**** Texto de origen

(Ilustración: Giovanni Tazza)
(Ilustración: Giovanni Tazza)

Muchas veces me he preguntado, en la función pública y como observador de la vida nacional, por qué ha sido tan difícil, desde que se restableció la democracia en el 2001 y para todos los sucesivos gobiernos, mantenerse en sintonía con la población y conservar su apoyo. Más todavía cuando han sido años de gran inversión y crecimiento económico y de recursos inusitados en el Estado, que han permitido hacer muchísimas más obras públicas que en el pasado y, con todas las limitaciones, mejorar los ingresos de sus funcionarios y empleados.

Es notorio que todos los presidentes –desde Alejandro Toledo hasta Ollanta Humala, pasando por Alan García– terminaron sus gobiernos con una crisis de aprobación muy grande, al punto que sus respectivas agrupaciones políticas –que habían obtenido una mayoría en el Legislativo en la previa– no lograron tener una representación en el siguiente Congreso o esta fue mínima. En el caso de Pedro Pablo Kuczynski se iba por el mismo camino, pero otros factores, que todos conocemos, agravaron la situación.

Claro que hay explicaciones específicas para que cada uno de estos gobiernos terminara siendo impopular. Además, compartieron el cáncer de la corrupción, que ha sido, sin duda, uno de los factores del descrédito nacional de la política. Aunque, como también está presente en la mentalidad popular el “roba pero hace obra”, creo que es indispensable buscar explicaciones complementarias.

De ahí el título de este artículo. Los tiempos de bonanza económica del Estado que transformaron el país en estos casi 20 años (la oferta) vinieron acompañados de al menos tres fenómenos que hicieron que la demanda se disparara.

Veamos:

1. La reducción de la pobreza en el siglo XXI. Esta ha sido importantísima. Se ha pasado del 54% de pobreza monetaria, a la salida de Alberto Fujimori, al 22% en el 2017. Obviamente que esto es frágil, insuficiente y puede retroceder, pero el cambio es extraordinario. A la vez, ha venido acompañado de una emergente clase media. Si hasta fines del siglo XX básicamente la había en Lima moderna, hoy se ha extendido a muchos de los llamados conos de la ciudad, pero, más relevante, a casi todas las ciudades de la costa y varias importantes de la sierra.

Esta reducción de la pobreza genera posibilidades de ser menos dependiente del Estado, en el sentido clientelista de la palabra y, a la vez, hace que los ciudadanos sean mucho más conscientes de sus derechos a la salud, educación, buena infraestructura, etc. Y si bien, como hemos dicho, todo lo anterior ha ido mejorando paulatinamente, de ninguna manera se acerca a satisfacer las aspiraciones de la población en términos cuantitativos y cualitativos. En otras palabras, la brecha crece entre lo que ahora demandan las clases medias emergentes y lo que el Estado puede proveer. Un Estado que, en términos generales, no ha sido capaz de reformarse y modernizarse para que esto sea posible.

********

### Qué hacer
Retoma el artículo sobre el desfase entre el Estado peruano y lo que hoy exige la población, a partir de su última oración.

**** Datos proporcionados

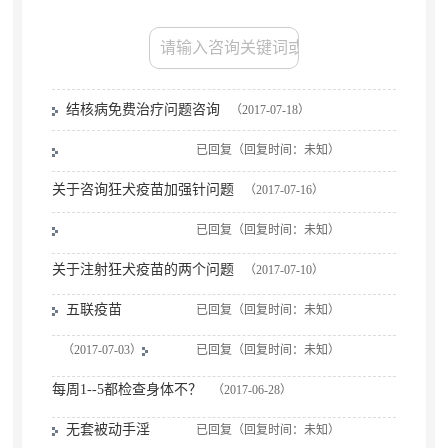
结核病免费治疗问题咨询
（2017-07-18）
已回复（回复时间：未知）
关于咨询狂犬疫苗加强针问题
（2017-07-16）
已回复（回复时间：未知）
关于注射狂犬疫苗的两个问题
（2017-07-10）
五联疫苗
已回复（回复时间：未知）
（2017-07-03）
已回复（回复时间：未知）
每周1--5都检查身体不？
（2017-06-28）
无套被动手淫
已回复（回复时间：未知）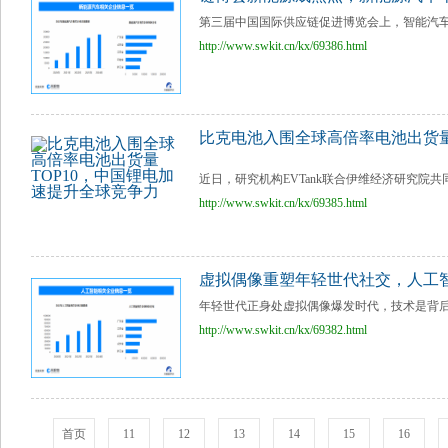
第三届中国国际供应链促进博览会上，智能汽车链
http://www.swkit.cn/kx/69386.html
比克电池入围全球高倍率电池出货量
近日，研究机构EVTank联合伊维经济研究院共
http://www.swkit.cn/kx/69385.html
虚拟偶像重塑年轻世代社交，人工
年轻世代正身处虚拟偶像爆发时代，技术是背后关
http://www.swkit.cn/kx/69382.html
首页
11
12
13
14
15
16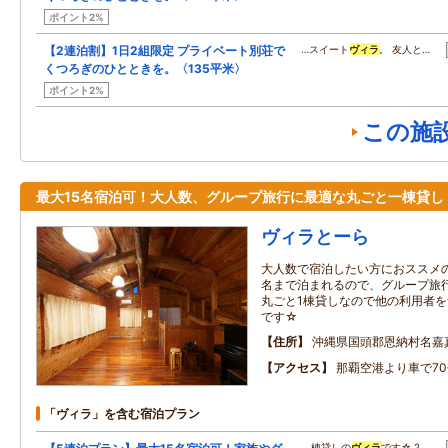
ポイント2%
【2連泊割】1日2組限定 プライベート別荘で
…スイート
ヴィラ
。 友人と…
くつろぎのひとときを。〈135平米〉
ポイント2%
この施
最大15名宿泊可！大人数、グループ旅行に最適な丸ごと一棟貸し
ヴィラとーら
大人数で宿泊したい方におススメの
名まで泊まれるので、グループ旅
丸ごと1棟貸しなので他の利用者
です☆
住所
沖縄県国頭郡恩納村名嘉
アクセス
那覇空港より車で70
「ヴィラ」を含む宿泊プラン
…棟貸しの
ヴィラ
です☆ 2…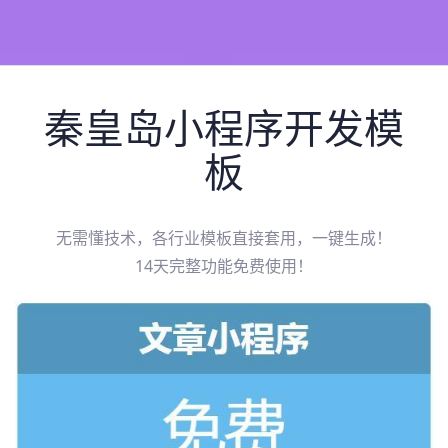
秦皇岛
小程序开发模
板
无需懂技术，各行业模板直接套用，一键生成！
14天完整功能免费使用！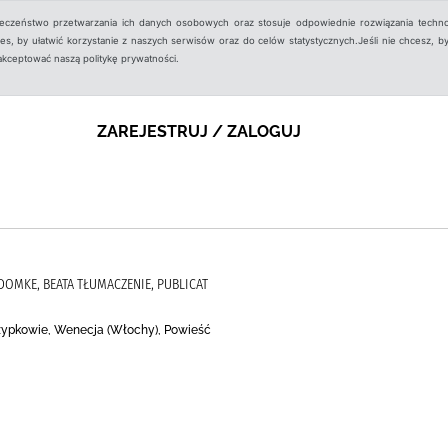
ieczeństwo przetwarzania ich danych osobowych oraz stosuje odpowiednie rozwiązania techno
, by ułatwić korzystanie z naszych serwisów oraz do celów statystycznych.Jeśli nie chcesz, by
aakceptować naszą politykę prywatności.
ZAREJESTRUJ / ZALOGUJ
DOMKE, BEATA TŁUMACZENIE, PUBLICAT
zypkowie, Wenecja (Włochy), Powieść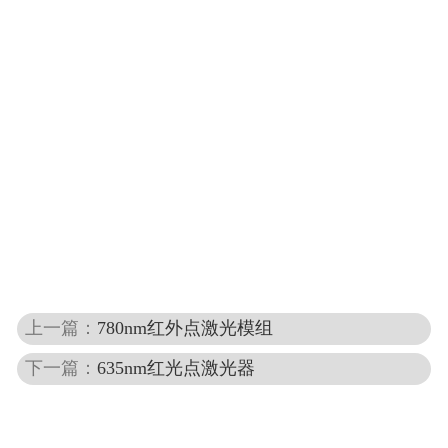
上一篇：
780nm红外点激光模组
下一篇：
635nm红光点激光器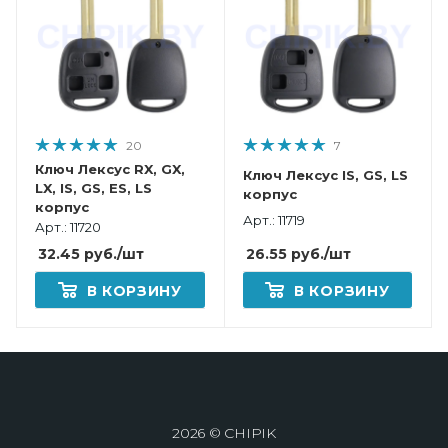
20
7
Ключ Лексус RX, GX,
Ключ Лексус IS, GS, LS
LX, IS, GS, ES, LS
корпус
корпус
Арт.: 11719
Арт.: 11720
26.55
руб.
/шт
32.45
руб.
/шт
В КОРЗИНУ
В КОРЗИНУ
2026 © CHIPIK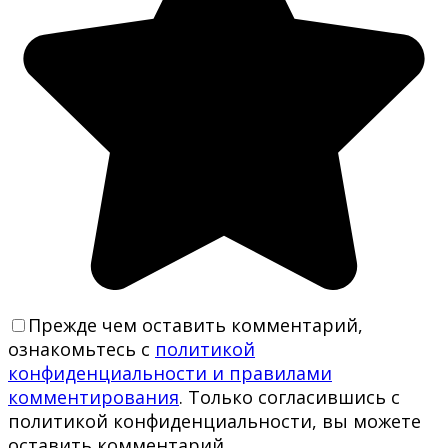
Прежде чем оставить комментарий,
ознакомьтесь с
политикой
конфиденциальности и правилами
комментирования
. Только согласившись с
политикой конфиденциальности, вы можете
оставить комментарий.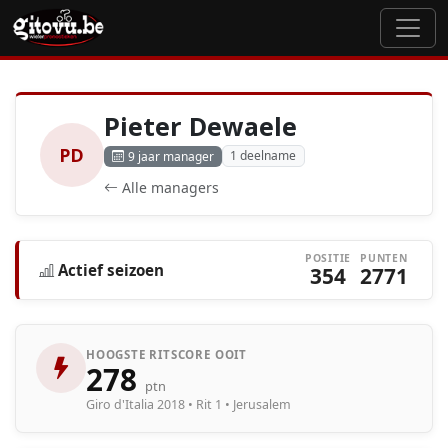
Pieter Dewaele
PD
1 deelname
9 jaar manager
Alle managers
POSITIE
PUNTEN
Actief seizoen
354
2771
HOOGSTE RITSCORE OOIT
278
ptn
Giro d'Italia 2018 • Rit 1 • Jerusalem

********
**** Datos proporcionados

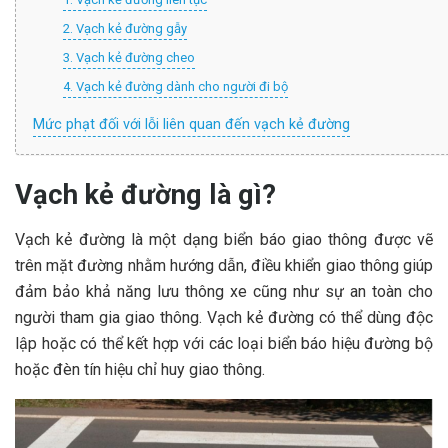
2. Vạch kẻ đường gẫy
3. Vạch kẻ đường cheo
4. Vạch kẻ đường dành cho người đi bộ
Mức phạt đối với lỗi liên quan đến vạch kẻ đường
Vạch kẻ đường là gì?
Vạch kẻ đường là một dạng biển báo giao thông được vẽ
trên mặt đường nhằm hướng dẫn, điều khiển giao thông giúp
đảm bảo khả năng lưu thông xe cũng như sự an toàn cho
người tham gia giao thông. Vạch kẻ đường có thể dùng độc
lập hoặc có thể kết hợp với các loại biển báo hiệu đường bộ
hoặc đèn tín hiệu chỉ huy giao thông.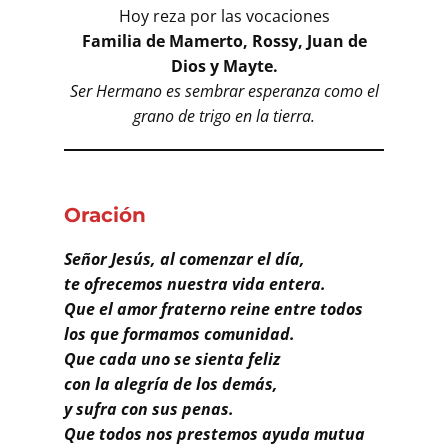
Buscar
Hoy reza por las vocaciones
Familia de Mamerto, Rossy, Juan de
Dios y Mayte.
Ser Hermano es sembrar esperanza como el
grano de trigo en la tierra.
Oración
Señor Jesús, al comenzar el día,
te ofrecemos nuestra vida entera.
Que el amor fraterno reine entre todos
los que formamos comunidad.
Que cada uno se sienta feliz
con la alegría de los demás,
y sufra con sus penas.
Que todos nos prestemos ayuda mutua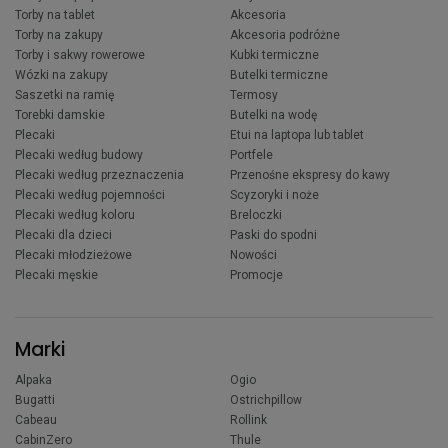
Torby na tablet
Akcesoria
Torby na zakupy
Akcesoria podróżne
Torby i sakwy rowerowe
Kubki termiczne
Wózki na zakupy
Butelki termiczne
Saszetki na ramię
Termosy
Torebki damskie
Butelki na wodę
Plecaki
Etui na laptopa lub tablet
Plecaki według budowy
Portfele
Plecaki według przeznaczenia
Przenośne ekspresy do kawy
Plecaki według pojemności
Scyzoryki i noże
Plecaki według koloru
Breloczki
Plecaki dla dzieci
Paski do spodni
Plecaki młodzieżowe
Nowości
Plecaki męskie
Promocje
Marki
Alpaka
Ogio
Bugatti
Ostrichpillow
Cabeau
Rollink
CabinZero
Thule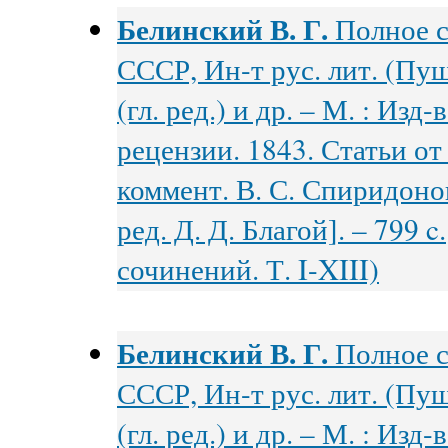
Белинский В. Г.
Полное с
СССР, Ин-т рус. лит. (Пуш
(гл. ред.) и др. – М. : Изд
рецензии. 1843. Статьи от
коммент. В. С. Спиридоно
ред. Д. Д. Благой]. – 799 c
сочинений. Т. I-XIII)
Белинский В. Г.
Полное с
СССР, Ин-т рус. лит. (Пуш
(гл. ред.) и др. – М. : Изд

********

### Resultado obtenido
2. El inmenso poder de los medios de comunicación. Estos compiten por quién muestra más crudamente las falencias del Estado en la vida cotidiana y tienen el derecho legítimo de hacerlo, puesto que su función no es ver el vaso medio lleno, sino reclamar por lo que falta, que es muchísimo, a un Estado que, como ya hemos dicho, no tiene la capacidad para seguir llenando el vaso (que es cada vez más grande) al ritmo que la sociedad reclama. Eso es detectado por los medios de comunicación, día a día, y lo ponen en las primeras planas de los diarios y, más fuerte todavía, en las pantallas de la TV. Agréguesele el inmenso poder de las redes sociales como factor crítico de lo que el Estado (no) hace.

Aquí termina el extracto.